Young fashion retailer New Look is to shut down its Chinese operations, including all 120 stores it operates across the country.
Around 730 employees in China will be made redundant as a result of the decision, with ”a small number” of UK roles also impacted.
The loss-making retailer will withdraw from the market to focus instead on domestic operations.
It is thought that property services company CBRE has been appointed to find new tenants for the Chinese New Look stores. New Look has been gradually reducing its Chinese store portfolio, and intends to close the remaining 120 stores by the end of December 2018. It will also close its Shanghai-based head office.
In a statement, New Look said that despite significant investment in the Chinese market, performance was below expectations, and did not warrant continued investment in the market. A strategic review of New Look’s other overseas markets is ongoing.
Alistair McGeorge, executive chairman at New Look, said: “Having reviewed the trading performance of our business in China and the substantial investment required to continue operations in the market, we have made the difficult decision to exit our stores in China.
”Our priority will be to support all affected staff during this time. As our turnaround plans continue, we remain focused on ensuring that New Look is well positioned to drive strong business performance and profitable growth.”
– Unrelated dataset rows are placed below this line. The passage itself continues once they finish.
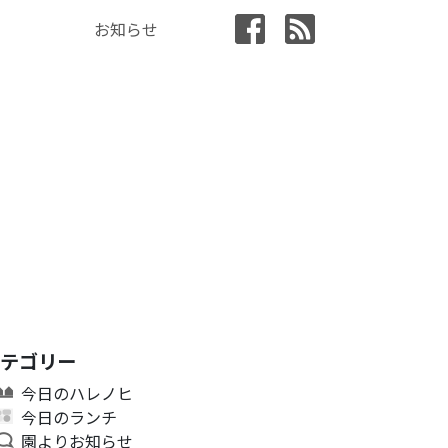
お知らせ
カテゴリー
今日のハレノヒ
今日のランチ
園よりお知らせ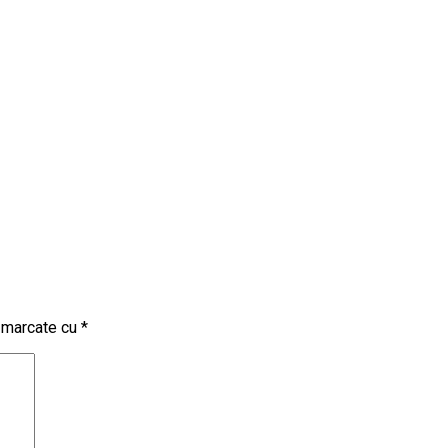
t marcate cu
*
The retailer filed for a company voluntary arrangement (CVA) in March, which proposed the closure of 60 UK stores. It is thought that the retailer has already closed shops in France, Belgium and Poland.
New Look made an annual operating loss of £152.5m for the year to 24 March 2018, compared with a £76.4m operating profit the year before.
However, McGeorge has reported signs of a turnaround and a rise in underlying operating profit of 19% to £14.4m in the 13 weeks to 23 June 2018.